The objective is to solve machine learning classification problem (predicting heart arrhythmia) in this case while applying various statistical methods using R. The report is an output of R markdown containing all the code and the outcomes with comparison. The report contains the below:
- Exploratory Data Analysis
- Overview of the problem
- Dataset description
- Data cleaning
- Data visualization
- Feature engineering (PCA, Step forward feature selection)
- Various classification algorithms
- Performance evaluation
- Conclusion
Diagnosis of a heart arrhythmia involves measuring the heart activity for irregular heart beat using Electrocardiogram (ECG) and then analysing the recorded data. These parameters coupled with patient information can then be used by doctors to identify arrhythmia and its category.
Some challenges in identifying arrhythmia are:
- Many of the current algorithms are rule based implementation but the cardio log’s classification is different and better.

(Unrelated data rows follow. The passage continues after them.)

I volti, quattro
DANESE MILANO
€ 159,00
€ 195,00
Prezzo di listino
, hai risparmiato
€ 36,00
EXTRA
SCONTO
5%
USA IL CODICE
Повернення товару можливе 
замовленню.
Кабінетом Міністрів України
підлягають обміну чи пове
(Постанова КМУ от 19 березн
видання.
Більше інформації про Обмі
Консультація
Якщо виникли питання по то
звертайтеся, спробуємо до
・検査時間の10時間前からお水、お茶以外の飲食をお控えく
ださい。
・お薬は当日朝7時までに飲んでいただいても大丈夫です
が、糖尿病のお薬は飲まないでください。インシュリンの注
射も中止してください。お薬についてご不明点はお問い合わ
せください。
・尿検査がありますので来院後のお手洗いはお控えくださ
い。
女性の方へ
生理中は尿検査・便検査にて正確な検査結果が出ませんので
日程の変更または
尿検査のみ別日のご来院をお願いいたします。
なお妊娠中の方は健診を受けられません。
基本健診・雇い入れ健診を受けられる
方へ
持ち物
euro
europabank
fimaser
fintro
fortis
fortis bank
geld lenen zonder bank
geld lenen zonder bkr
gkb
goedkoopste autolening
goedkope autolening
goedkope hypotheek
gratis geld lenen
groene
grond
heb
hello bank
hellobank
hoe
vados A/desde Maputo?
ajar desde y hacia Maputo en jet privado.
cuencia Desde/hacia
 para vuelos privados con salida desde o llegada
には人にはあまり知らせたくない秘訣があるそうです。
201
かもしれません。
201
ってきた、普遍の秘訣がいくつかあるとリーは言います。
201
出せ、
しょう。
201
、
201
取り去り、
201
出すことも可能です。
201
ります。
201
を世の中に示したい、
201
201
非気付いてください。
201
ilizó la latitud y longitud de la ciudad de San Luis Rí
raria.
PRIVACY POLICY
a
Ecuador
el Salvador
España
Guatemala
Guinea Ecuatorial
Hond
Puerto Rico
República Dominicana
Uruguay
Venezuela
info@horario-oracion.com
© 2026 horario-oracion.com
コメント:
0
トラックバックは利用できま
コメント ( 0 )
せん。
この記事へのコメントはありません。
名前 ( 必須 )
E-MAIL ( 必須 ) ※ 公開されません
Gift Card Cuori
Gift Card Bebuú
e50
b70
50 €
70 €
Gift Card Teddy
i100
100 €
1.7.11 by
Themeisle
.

- Impossible for a doctor to identify minute steeps and irregularities due to the high number of parameters (i.e. > 270) involved.

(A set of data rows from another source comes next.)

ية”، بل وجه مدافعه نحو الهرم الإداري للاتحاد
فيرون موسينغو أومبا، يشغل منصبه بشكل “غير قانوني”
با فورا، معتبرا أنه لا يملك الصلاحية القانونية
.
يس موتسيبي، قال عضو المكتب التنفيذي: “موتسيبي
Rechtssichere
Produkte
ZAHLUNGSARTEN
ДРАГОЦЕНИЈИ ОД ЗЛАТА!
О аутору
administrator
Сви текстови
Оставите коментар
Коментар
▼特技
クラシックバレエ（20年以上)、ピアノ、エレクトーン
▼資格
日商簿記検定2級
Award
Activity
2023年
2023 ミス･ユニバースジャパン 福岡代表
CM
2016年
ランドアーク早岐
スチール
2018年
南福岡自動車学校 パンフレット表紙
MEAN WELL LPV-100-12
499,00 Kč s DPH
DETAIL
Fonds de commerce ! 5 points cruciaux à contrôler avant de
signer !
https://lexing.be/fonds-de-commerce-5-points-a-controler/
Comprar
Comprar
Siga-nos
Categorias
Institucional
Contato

- 90% of clinical alarms in intensive care units might be false. This high percentage negatively impacts both patients and clinical staff. The alarm overload might also lead to desensitization and could result in true alarms being ignored.
Hence we aim to create a classification model which will draw conclusions from the cardio log's data as a gold standard and will distinguish between the presence and absence of cardiac arrhythmia and to classify it in one of the 16 groups from ECG data of new patients. This will help in achieving the below.
- Reducing false alarms which in turn helps clinical staff to focus on the attention required areas.
- Accurate detection to expedite patient's treatment.
The data has been captured as a part of study by H. Altay Guvenir and is available in uci Machine Learning repository.